Historical Marker #1866 marks the Pike County Courthouse and Jail, where members of the Hatfield family were tried and found guilty of the murders of Tolbert, Randolph, Jr., Pharmer, Alifair, and Calvin McCoy.
In September 1889, the bloody results of the feud brought many of the participants into the courthouse in Pikeville. Here, eight members of the Hatfield group were convicted of murder and sentenced to life in prison. One, Ellison Mounts, who pled guilty to the murder of Alifair McCoy, the daughter of Randolph and Sarah, was sentenced to death and hanged the following year (covered in marker #1913).
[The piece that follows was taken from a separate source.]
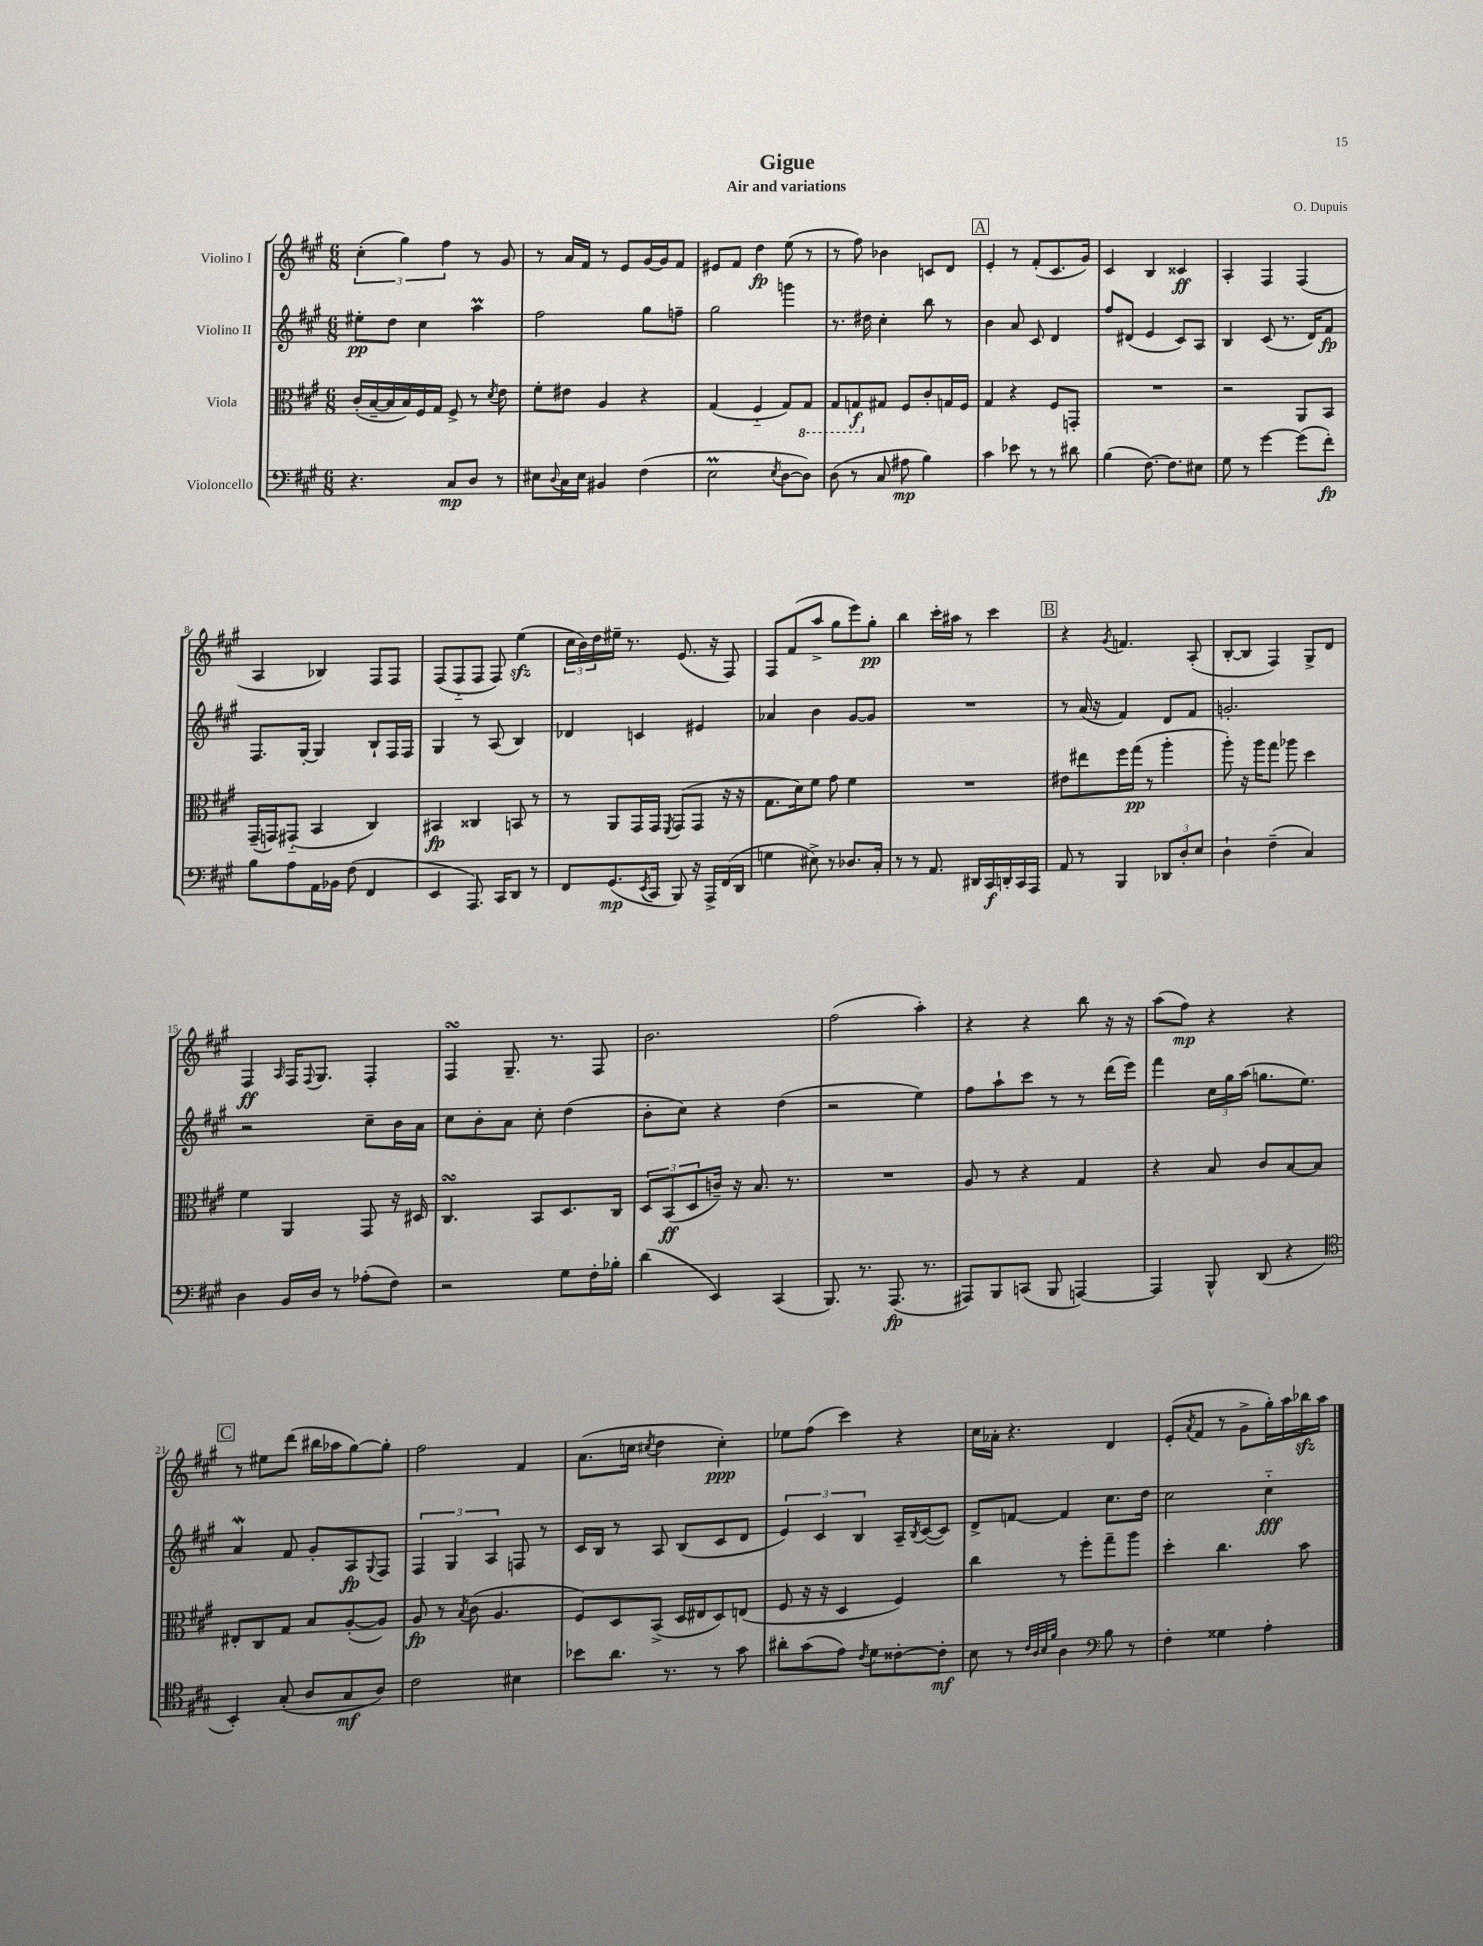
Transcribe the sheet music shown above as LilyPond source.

These legal proceedings effectively moved the feud from the hills and hollers into the judicial system and newspapers. Working through legal channels clashed with stereotypes that emphasize interpersonal violence, yet the McCoy’s sought justice in courts by the end of the 1880s. This speaks to the expanding cast of characters involved in the drama, which by this point had embroiled the governors of both Kentucky and West Virginia. The growing outside interest in the feud reflected a more general expansion of interest in southern Appalachia generally as the region became increasingly incorporated into the national economy. The violence of the feud was viewed as antithetical to progress and an obstacle to economic prosperity. Bringing the feud under the authority of the state, then, would make the region safe for outside investment and economic modernization.
Historical Marker #1866 was dedicated in 1990.
The marker reads:
Pike Co. Courthouse and Jail
Courthouse erected 1888-89 by McDonald Bros.; later renovated 1932-33. Here was scene of Hatfield clan trials for murders of Tolbert, Randolph, Jr., Pharmer, Alifair, and Calvin McCoy. The defendants lodged in adjacent jail; found guilty and sentenced to life in prison except Ellison Mounts, hanged February 18, 1890. Courthouse and jail part of Hatfield-McCoy Feud Historic Dist.